YOUR TASK: Beginning with the first line, transcribe the entries below exactly through the line containing "pouf: none [481,494,593,562]", inclusive.

Before-and-after object states:
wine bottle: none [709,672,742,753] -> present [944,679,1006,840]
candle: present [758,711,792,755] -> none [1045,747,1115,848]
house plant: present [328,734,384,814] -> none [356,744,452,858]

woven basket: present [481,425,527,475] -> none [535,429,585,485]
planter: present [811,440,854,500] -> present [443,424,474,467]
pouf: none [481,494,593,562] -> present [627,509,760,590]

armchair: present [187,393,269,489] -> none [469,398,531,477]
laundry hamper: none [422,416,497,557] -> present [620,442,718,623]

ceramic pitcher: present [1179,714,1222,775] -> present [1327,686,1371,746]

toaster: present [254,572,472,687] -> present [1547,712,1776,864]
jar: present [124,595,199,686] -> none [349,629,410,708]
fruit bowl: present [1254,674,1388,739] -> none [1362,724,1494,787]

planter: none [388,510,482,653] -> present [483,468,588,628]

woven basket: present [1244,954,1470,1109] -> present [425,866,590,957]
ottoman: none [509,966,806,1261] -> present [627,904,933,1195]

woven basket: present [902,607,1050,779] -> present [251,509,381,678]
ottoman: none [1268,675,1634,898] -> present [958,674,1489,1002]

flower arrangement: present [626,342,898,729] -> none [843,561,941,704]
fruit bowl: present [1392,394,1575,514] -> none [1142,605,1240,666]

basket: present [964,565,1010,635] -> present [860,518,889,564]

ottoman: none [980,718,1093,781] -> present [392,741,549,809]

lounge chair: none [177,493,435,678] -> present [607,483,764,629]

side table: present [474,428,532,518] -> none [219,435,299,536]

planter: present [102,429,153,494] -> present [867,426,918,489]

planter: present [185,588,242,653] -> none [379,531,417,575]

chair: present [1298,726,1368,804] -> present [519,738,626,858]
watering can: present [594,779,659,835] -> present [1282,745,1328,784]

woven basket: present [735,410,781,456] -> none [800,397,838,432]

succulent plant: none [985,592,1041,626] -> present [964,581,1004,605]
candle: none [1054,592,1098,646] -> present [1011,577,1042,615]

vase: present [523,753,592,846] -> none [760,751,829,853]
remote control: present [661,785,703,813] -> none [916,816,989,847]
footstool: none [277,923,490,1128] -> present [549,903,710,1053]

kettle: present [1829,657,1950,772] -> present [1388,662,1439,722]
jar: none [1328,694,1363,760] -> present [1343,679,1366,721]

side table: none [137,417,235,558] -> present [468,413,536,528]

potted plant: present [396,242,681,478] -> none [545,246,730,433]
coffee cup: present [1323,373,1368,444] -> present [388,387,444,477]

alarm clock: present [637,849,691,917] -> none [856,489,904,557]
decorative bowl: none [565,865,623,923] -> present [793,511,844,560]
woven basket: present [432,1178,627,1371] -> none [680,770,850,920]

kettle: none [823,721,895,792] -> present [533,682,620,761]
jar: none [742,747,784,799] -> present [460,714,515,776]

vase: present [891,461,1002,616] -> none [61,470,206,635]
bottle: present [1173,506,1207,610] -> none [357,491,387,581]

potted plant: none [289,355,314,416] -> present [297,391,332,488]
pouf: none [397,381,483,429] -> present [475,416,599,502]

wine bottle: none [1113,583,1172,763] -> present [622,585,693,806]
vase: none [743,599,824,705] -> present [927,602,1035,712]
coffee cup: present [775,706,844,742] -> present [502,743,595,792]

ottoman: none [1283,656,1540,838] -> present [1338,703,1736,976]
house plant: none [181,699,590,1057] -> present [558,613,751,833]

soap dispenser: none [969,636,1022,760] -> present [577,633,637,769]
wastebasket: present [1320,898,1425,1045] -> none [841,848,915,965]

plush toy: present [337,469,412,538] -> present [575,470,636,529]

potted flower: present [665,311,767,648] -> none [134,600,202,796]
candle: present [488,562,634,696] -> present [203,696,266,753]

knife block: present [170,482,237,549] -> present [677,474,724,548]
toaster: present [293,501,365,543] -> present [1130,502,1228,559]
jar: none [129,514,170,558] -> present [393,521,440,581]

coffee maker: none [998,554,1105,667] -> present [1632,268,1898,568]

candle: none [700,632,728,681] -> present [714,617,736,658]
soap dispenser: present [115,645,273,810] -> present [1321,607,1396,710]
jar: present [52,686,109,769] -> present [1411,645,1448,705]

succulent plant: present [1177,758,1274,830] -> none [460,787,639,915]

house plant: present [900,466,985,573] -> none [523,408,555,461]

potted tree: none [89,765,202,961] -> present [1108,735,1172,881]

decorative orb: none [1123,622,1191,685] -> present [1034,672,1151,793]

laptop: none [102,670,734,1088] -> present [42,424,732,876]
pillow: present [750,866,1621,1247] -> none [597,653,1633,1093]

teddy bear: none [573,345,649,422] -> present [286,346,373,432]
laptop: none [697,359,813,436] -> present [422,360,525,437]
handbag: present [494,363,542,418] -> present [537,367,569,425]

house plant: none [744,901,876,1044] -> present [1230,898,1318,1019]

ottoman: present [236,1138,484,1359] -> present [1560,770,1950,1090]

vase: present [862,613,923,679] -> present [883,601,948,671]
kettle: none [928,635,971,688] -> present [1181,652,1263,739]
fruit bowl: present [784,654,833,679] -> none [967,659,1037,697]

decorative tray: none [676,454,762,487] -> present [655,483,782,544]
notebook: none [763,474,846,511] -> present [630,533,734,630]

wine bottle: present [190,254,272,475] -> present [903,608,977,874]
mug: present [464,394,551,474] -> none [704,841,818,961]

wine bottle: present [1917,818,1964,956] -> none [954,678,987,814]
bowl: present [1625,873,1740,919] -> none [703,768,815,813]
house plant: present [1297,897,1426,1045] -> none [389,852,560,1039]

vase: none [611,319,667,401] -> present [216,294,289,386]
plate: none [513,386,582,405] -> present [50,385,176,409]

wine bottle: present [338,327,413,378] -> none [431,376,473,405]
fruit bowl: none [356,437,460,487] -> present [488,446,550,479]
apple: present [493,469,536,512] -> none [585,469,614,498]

RESULT:
wine bottle: none [709,672,742,753] -> present [944,679,1006,840]
candle: present [758,711,792,755] -> none [1045,747,1115,848]
house plant: present [328,734,384,814] -> none [356,744,452,858]

woven basket: present [481,425,527,475] -> none [535,429,585,485]
planter: present [811,440,854,500] -> present [443,424,474,467]
pouf: none [481,494,593,562] -> present [627,509,760,590]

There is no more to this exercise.